As a parent who has to deal with the same frustrations with my own daughter – who I can’t imagine hurting in order to make her sleep – I wonder what Dad felt when he left the room that night. Did he feel relief? Satisfaction? Control? I’ll never know. I just know that he was made of anger and in later years that anger made an older man full of regret and shame.
The instability of my childhood has in some ways made me feel unstable and uncertain of what I’m made of. There are certain strengths that I recognize in myself, but becoming a parent is, for me, the ultimate test. Before Nugget came into our lives, I was terrified of a repressed inclination toward violence that would emerge when I became a parent. Anger has historically been my go-to emotion when I feel vulnerable. (Note: This is what the Healer Lady says and I’ve come to believe her.) It’s an emotion that I know very well and its execution is easy.

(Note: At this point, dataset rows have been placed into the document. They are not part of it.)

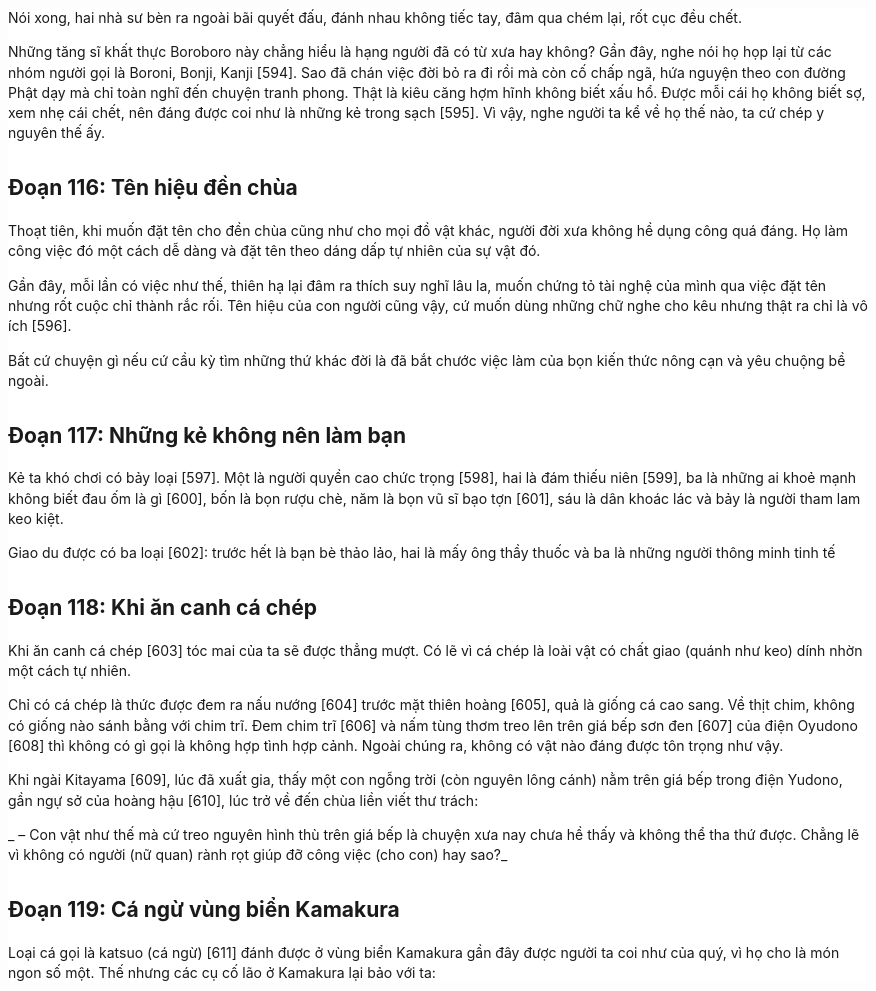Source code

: Nói xong, hai nhà sư bèn ra ngoài bãi quyết đấu, đánh nhau không tiếc tay, đâm qua chém lại, rốt cục đều chết.

Những tăng sĩ khất thực Boroboro này chẳng hiểu là hạng người đã có từ xưa hay không? Gần đây, nghe nói họ họp lại từ các nhóm người gọi là Boroni, Bonji, Kanji [594]. Sao đã chán việc đời bỏ ra đi rồi mà còn cố chấp ngã, hứa nguyện theo con đường Phật dạy mà chỉ toàn nghĩ đến chuyện tranh phong. Thật là kiêu căng hợm hĩnh không biết xấu hổ. Được mỗi cái họ không biết sợ, xem nhẹ cái chết, nên đáng được coi như là những kẻ trong sạch [595]. Vì vậy, nghe người ta kể về họ thế nào, ta cứ chép y nguyên thế ấy.

## Đoạn 116: Tên hiệu đền chùa

Thoạt tiên, khi muốn đặt tên cho đền chùa cũng như cho mọi đồ vật khác, người đời xưa không hề dụng công quá đáng. Họ làm công việc đó một cách dễ dàng và đặt tên theo dáng dấp tự nhiên của sự vật đó.

Gần đây, mỗi lần có việc như thế, thiên hạ lại đâm ra thích suy nghĩ lâu la, muốn chứng tỏ tài nghệ của mình qua việc đặt tên nhưng rốt cuộc chỉ thành rắc rối. Tên hiệu của con người cũng vậy, cứ muốn dùng những chữ nghe cho kêu nhưng thật ra chỉ là vô ích [596].

Bất cứ chuyện gì nếu cứ cầu kỳ tìm những thứ khác đời là đã bắt chước việc làm của bọn kiến thức nông cạn và yêu chuộng bề ngoài.

## Đoạn 117: Những kẻ không nên làm bạn

Kẻ ta khó chơi có bảy loại [597]. Một là người quyền cao chức trọng [598], hai là đám thiếu niên [599], ba là những ai khoẻ mạnh không biết đau ốm là gì [600], bốn là bọn rượu chè, năm là bọn vũ sĩ bạo tợn [601], sáu là dân khoác lác và bảy là người tham lam keo kiệt.

Giao du được có ba loại [602]: trước hết là bạn bè thảo lảo, hai là mấy ông thầy thuốc và ba là những người thông minh tinh tế

## Đoạn 118: Khi ăn canh cá chép

Khi ăn canh cá chép [603] tóc mai của ta sẽ được thẳng mượt. Có lẽ vì cá chép là loài vật có chất giao (quánh như keo) dính nhờn một cách tự nhiên.

Chỉ có cá chép là thức được đem ra nấu nướng [604] trước mặt thiên hoàng [605], quả là giống cá cao sang. Về thịt chim, không có giống nào sánh bằng với chim trĩ. Đem chim trĩ [606] và nấm tùng thơm treo lên trên giá bếp sơn đen [607] của điện Oyudono [608] thì không có gì gọi là không hợp tình hợp cảnh. Ngoài chúng ra, không có vật nào đáng được tôn trọng như vậy.

Khi ngài Kitayama [609], lúc đã xuất gia, thấy một con ngỗng trời (còn nguyên lông cánh) nằm trên giá bếp trong điện Yudono, gần ngự sở của hoàng hậu [610], lúc trở về đến chùa liền viết thư trách:

_ – Con vật như thế mà cứ treo nguyên hình thù trên giá bếp là chuyện xưa nay chưa hề thấy và không thể tha thứ được. Chẳng lẽ vì không có người (nữ quan) rành rọt giúp đỡ công việc (cho con) hay sao?_

## Đoạn 119: Cá ngừ vùng biển Kamakura

Loại cá gọi là katsuo (cá ngừ) [611] đánh được ở vùng biển Kamakura gần đây được người ta coi như của quý, vì họ cho là món ngon số một. Thế nhưng các cụ cố lão ở Kamakura lại bảo với ta:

I’ve wanted to talk to Sweetie about this, but how could I say to her that I was afraid I was going to hit our daughter? More to the point, that I was going to do it on a regular basis because I would “lose control,” as my father did. It’s been a painful, secret fear that I think I will always live with.
So, on the night of Nugget’s hopping out of bed for two hours, my rejection of violence is something to write about. It was a symbolic moment that distinguished my parenting from my parents’ parenting. It was me breaking the cycle of violence in our family.
I realized that I’m not made of anger. That instead, I’m full of love for my child and I’m able to appreciate the preciousness of her and all that our relationship offers to my own growth.
So when she looks at me with that huge grin, psyched about her ability to challenge me, I can’t help but to hug her, then send her to bed.